Simulators have traditionally applied a double precision offset from the origin to handle large coords. Basically you subtract the DP eye position from the DP model matrix (or at least a large equal amount from both) to produce a smaller single precision model (or modelview) matrix. In reality it’s often only the translate component that is important in this.

Doubling up the precision of all your transform hardware and all your transmitted or stored vertex locations seems like a heck of a price to pay when it isn’t needed.

Looking at the problem as it exists in real simulators with real databases, limited support for DP modelview matrix operations in hardware is probably the next best thing. All databases I’ve seen store some sort of structure with positional offsets explicit or implied & single precision vertex values within each ‘node’. Any competent simulation engineer could also easily accomplish this if it weren’t the case from the outset.

So what you really want supported in hardware to make life easier is the ability to eliminate the software modelview manipulation of:

// pseudocode
float_modelpos = (float)(double_modelpos - double_viewpos);
single_viewpos = 0,0,0;

or the equivalent scheme where a fixed number is subtracted from each.

It’s that subtraction that’s the pain to support in large coordinate simulation and the attendant sudden switch of matrix locations if the offset changes at a tile boundary and all your dynamic effects etc need to be adjusted frame synchronously etc.

In it’s simplest form an implementation would allow you to just use doubles in your modelview matrix calls (and texture dare one hope) and it’d all happen under the covers. You wouldn’t need 64 bit for most applications, maybe only 48 bits with particular attention to translate terms under matrix multiplication would solve many issues.

Even if you think you want DP everywhere you don’t, you want the above or some variation on it, and that is a far more likely prospect if you ask for the right thing and implementors understand how easy it is to support.

With the speed of systems these days single precision arithmetic isn’t an issue for competent implementors but double precision is a definite nice to have, it makes software much simpler, while moving some software transformation to hardware and that can improve your dataase structure and have benefits w.r.t. database structure, application structure and state changes that I won’t go into here. In addition there would be spinoff benefits for other applications that used it.

So, consider the real support required here, the homogeneous divide doesn’t have to be supported at DP, not even the matrix*vertex, it’s only the modelview multiplications (and probably only for some fields initially) to get you an accurate model-view translation on the modelview matrix that are required so it SHOULD be a breeze to implement.
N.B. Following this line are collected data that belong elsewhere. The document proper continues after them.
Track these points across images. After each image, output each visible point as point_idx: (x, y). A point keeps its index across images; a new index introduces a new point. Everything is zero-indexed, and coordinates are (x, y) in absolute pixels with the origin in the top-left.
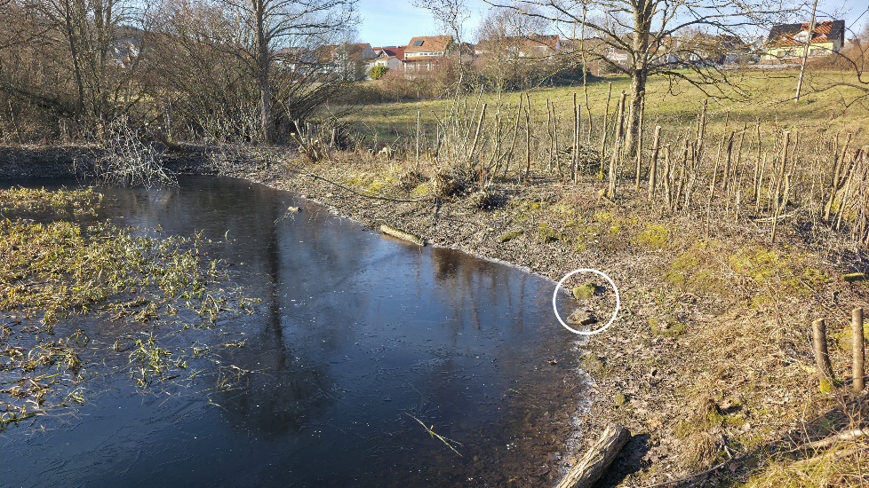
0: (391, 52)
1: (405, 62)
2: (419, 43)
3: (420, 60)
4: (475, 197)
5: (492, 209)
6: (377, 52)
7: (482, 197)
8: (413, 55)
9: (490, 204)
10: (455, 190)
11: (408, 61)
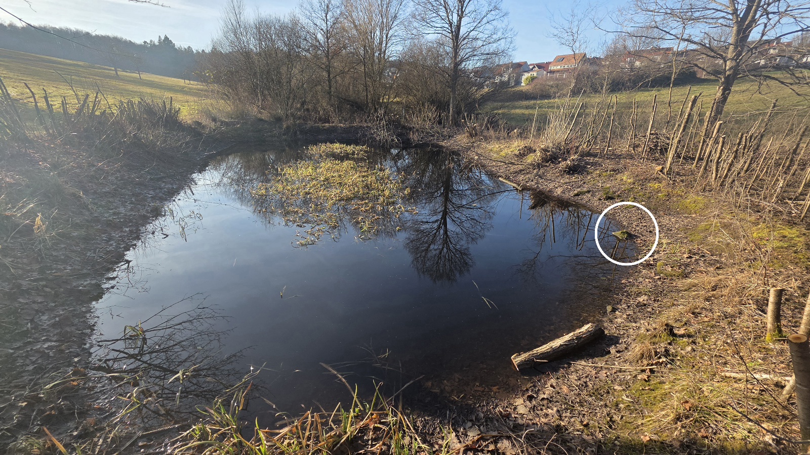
0: (540, 66)
1: (549, 72)
2: (560, 59)
3: (558, 71)
4: (563, 165)
5: (573, 174)
6: (531, 67)
7: (567, 165)
8: (555, 68)
9: (572, 170)
10: (551, 159)
11: (552, 72)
You multiply the matrices in DP (or even 48 bit fp), then cast to 32 bit after the multiply and transform all vertices in 32 bit as you currently do and you’re in simulation Nirvana. Anything more is gravy.

Finally, and respectfully, anyone asking for DP vertices and the whole nine yards (instead of the matrix support I’ve outlined), should be viewed with extreme skepticism. It’s just another example of asking hardware to solve the wrong problem, expensively, when a simple software approach is known to solve the problem.